As a developer you may be tempted to do something like this in code...

1private void Page_Load(object sender, System.EventArgs e)
2{
3 Response.Status = "301 Moved Permanently";
4 Response.AddHeader("Location","http://www.new-url.com");
5}

But do you really want your project cluttered up with files who's only purpose is to redirect to another page!

You may also be tempted to try doing something with .NET's RouteCollection. This would certainly solve an issue on creating a redirect for anything without a file extension, but there is a better way.

In your web.config file under the configuration node create something like this

1<location path="twitter">
2 <system.webServer>
3 <httpRedirect enabled="true" destination="http://twitter.com/TwitterName" httpResponseStatus="Permanent" />
4 </system.webServer>
5</location>

The location path specifies that path on your site that this redirect will apply to. The destination value in the httpRedirect is where the redirect will go to. As well as setting Permanent for the httpResponseStatus you can also specify Found or Temporary depending on your needs.

ASP.NET Session Timeout

A users session on an ASP.NET site by default will time-out after 20 minutes. This however can be changed through either the web.config file or IIS.

To edit through the web.config file you need to edit the sessionState tag under system.web

1<system.web>
2 <sessionState timeout="30"></sessionState>
3</system.web>

Or through IIS click on your site name and then click Session State under the ASP.NET heading. There will be a field labeled Time-out (in minutes).

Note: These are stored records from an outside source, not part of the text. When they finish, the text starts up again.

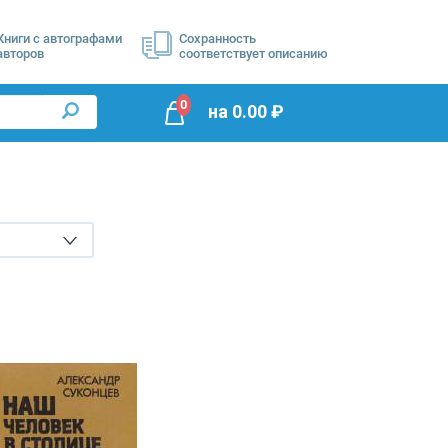
Книги с автографами
Сохранность
авторов
соответствует описанию
0
на
0.00
₽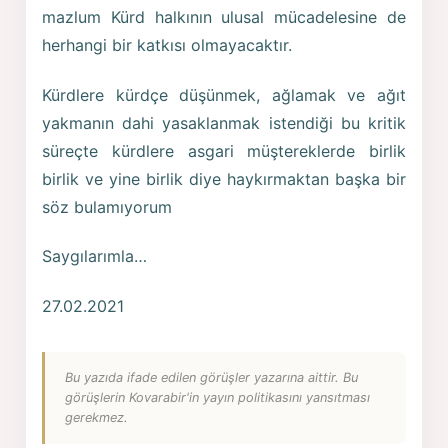
mazlum Kürd halkının ulusal mücadelesine de
herhangi bir katkısı olmayacaktır.
Kürdlere kürdçe düşünmek, ağlamak ve ağıt
yakmanın dahi yasaklanmak istendiği bu kritik
süreçte kürdlere asgari müştereklerde birlik
birlik ve yine birlik diye haykırmaktan başka bir
söz bulamıyorum
Saygılarımla…
27.02.2021
Bu yazıda ifade edilen görüşler yazarına aittir. Bu
görüşlerin Kovarabir'in yayın politikasını yansıtması
gerekmez.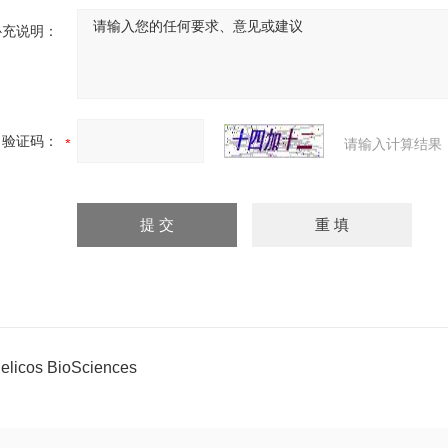
补充说明：
验证码：
请输入计算结果
elicos BioSciences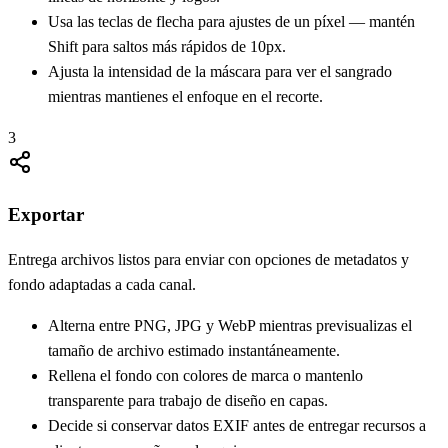
Usa las teclas de flecha para ajustes de un píxel — mantén
Shift para saltos más rápidos de 10px.
Ajusta la intensidad de la máscara para ver el sangrado
mientras mantienes el enfoque en el recorte.
3
Exportar
Entrega archivos listos para enviar con opciones de metadatos y
fondo adaptadas a cada canal.
Alterna entre PNG, JPG y WebP mientras previsualizas el
tamaño de archivo estimado instantáneamente.
Rellena el fondo con colores de marca o mantenlo
transparente para trabajo de diseño en capas.
Decide si conservar datos EXIF antes de entregar recursos a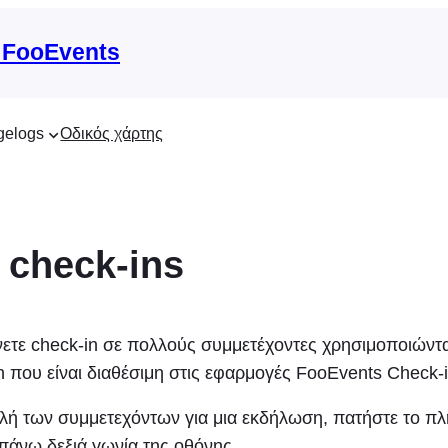
 FooEvents
gelogs
Οδικός χάρτης
 check-ins
ετε check-in σε πολλούς συμμετέχοντες χρησιμοποιώντα
n που είναι διαθέσιμη στις εφαρμογές FooEvents Check-i
λή των συμμετεχόντων για μια εκδήλωση, πατήστε το π
πάνω δεξιά γωνία της οθόνης.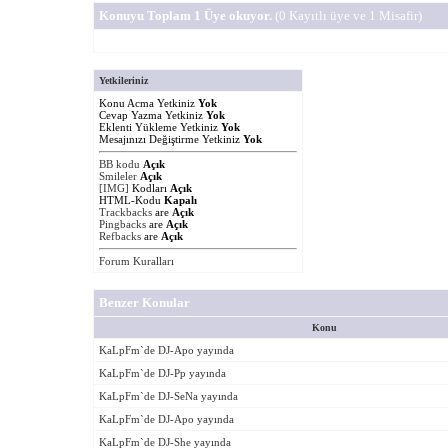
Konuyu Toplam 1 Üye okuyor.
(0 Kayıtlı üye ve 1 Misafir)
Yetkileriniz
Konu Acma Yetkiniz
Yok
Cevap Yazma Yetkiniz
Yok
Eklenti Yükleme Yetkiniz
Yok
Mesajınızı Değiştirme Yetkiniz
Yok
BB kodu
Açık
Smileler
Açık
[IMG]
Kodları
Açık
HTML-Kodu
Kapalı
Trackbacks
are
Açık
Pingbacks
are
Açık
Refbacks
are
Açık
Forum Kuralları
Benzer Konular
Konu
KaLpFm`de DJ-Apo yayında
KaLpFm`de DJ-Pp yayında
KaLpFm`de DJ-SeNa yayında
KaLpFm`de DJ-Apo yayında
KaLpFm`de DJ-She yayında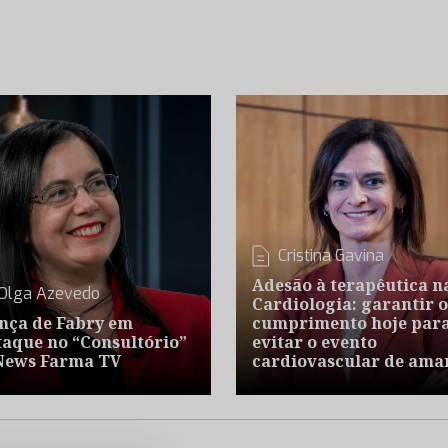
Cristina Gavina
Adesão à terapêutica n
Olga Azevedo
Cardiologia: garantir o
nça de Fabry em
cumprimento hoje par
taque no “Consultório”
evitar o evento
News Farma TV
cardiovascular de ama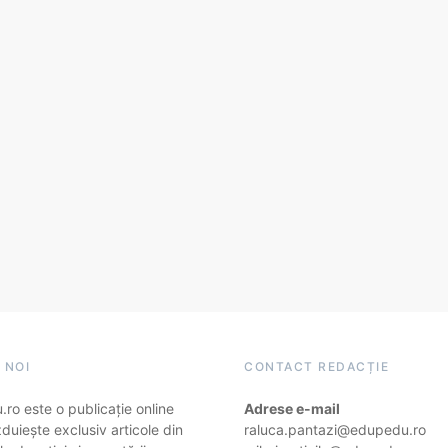
 NOI
CONTACT REDACȚIE
ro este o publicație online
Adrese e-mail
duiește exclusiv articole din
raluca.pantazi@edupedu.ro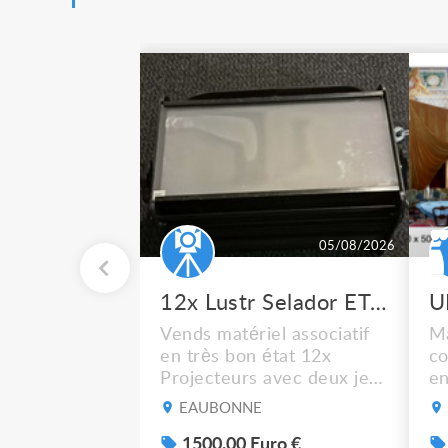
05/08/2026
12x Lustr Selador ETC Led 7x colors filtres
Vends matériel associatif
Ma
en très bon état 12x
co
Projecteurs avec deux jeux
en
de filtre filtre Lustr Selador
ca
EAUBONNE
(7x color) Colour Mixing
bl
system – seven colour
1500.00 Euro €
Cf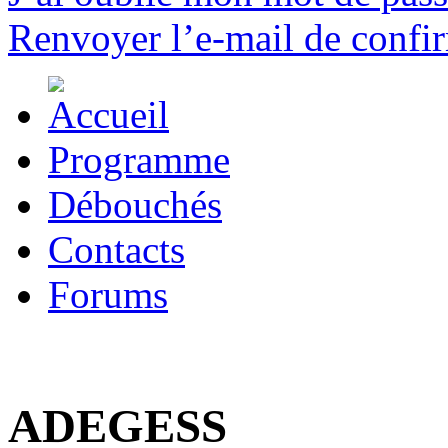
Renvoyer l’e-mail de confi
Programme
Débouchés
Contacts
Forums
ADEGESS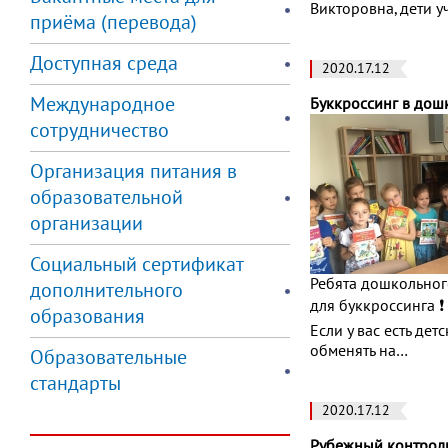
Викторовна, дети 
приёма (перевода)
Доступная среда
2020.17.12
Международное
Буккроссинг в дош
сотрудничество
Организация питания в
образовательной
организации
Социальный сертификат
Ребята дошкольног
дополнительного
для буккроссинга 
образования
Если у вас есть де
обменять на…
Образовательные
стандарты
2020.17.12
Рубежный контроль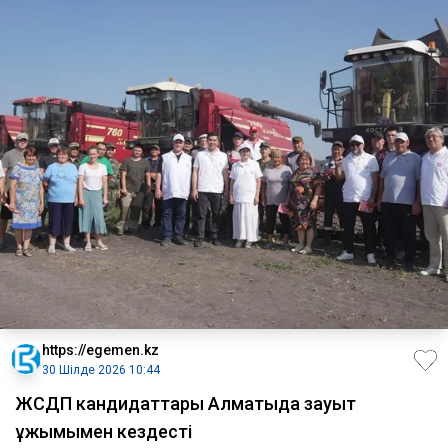
https://egemen.kz
30 Шілде 2026 10:44
ЖСДП кандидаттары Алматыда зауыт
ұжымымен кездесті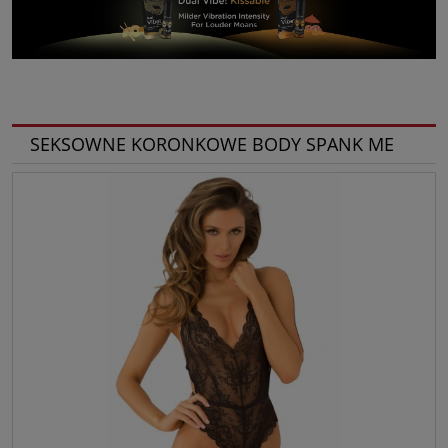
SEKSOWNE KORONKOWE BODY SPANK ME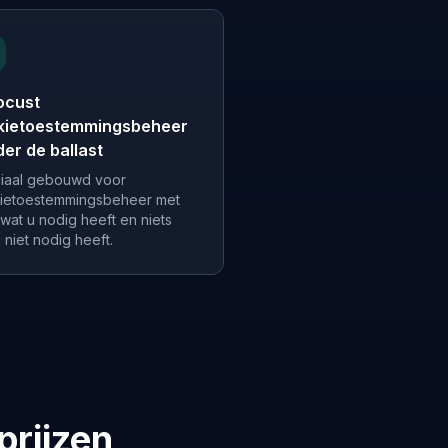
ocust
kietoestemmingsbeheer
er de ballast
iaal gebouwd voor
ietoestemmingsbeheer met
 wat u nodig heeft en niets
 niet nodig heeft.
prijzen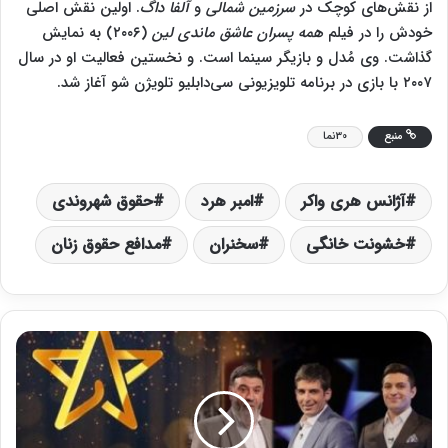
از نقش‌های کوچک در
سرزمین شمالی
و
آلفا داگ
. اولین نقش اصلی
خودش را در فیلم
همه پسران عاشق ماندی لین
(۲۰۰۶) به نمایش
گذاشت. وی مُدل و بازیگر سینما است. و نخستین فعالیت او در سال
۲۰۰۷ با بازی در برنامه تلویزیونی سی‌دابلیو تلویژن شو آغاز شد.
منبع
30نما
آژانس هری واکر
امبر هرد
حقوق شهروندی
خشونت خانگی
سخنران
مدافع حقوق زنان
ا
ب
و
ا
ل
ف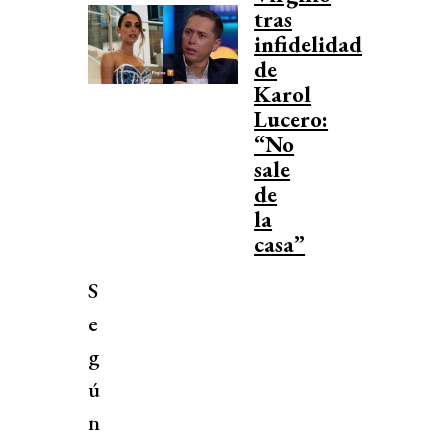
tras
infidelidad
de
Karol
Lucero:
“No
sale
de
la
casa”
S
e
g
ú
n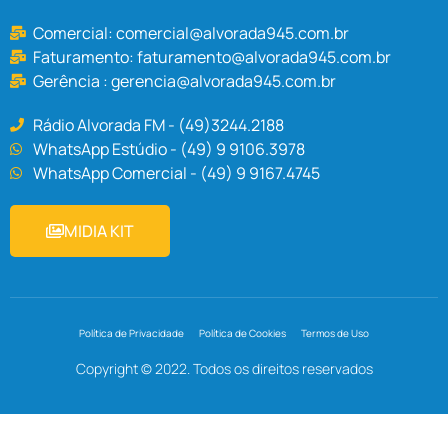
Comercial:
comercial@alvorada945.com.br
Faturamento:
faturamento@alvorada945.com.br
Gerência :
gerencia@alvorada945.com.br
Rádio Alvorada FM - (49)3244.2188
WhatsApp Estúdio - (49) 9 9106.3978
WhatsApp Comercial - (49) 9 9167.4745
MIDIA KIT
Política de Privacidade
Política de Cookies
Termos de Uso
Copyright © 2022. Todos os direitos reservados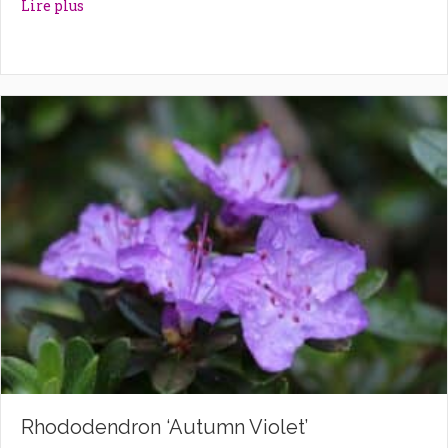
about Rhododendron ‘Astrid’
Lire plus
Rhododendron ‘Autumn Violet’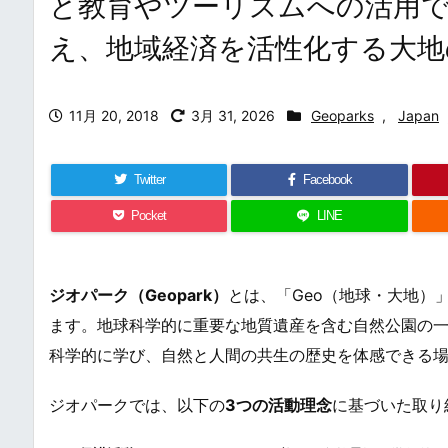
と教育やツーリズムへの活用で
え、地域経済を活性化する大地
11月 20, 2018
3月 31, 2026
Geoparks
,
Japan
Twitter
Facebook
Pocket
LINE
ジオパーク（Geopark）
とは、「Geo（地球・大地）
ます。地球科学的に重要な地質遺産を含む自然公園の
科学的に学び、自然と人間の共生の歴史を体感できる
ジオパークでは、以下の
3つの活動理念
に基づいた取り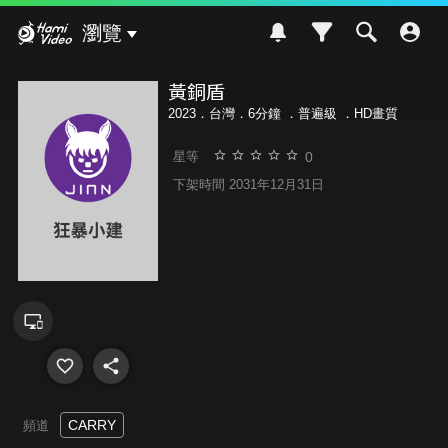
Hami Video
瀏覽
黃銅盾
2023．台灣．6分鐘 ．
普遍級
．HD畫質
0
星等
下架時間 2031年12月31日
CARRY
頻道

The value you enter for time-out must be an integer.

Help it doesn't seem to work!

If your sessions still seem like there timing out after 20 minutes it could be because your site isn't very active.

The application pool for your site also has an idle time-out that is set by default to 20 minutes. When the idle time-out is reached it will cause your application pool to recycle and therefore loose any active sessions (that's assuming you have the session state mode set to In Proc). Therefore it is a good idea to increase this to whatever you have set the session time-out to.

To do this go to your sites application pool in IIS, click advanced settings on the right and then look for the Idle Time-out (minutes) setting and update this to be the same as your session time-out value.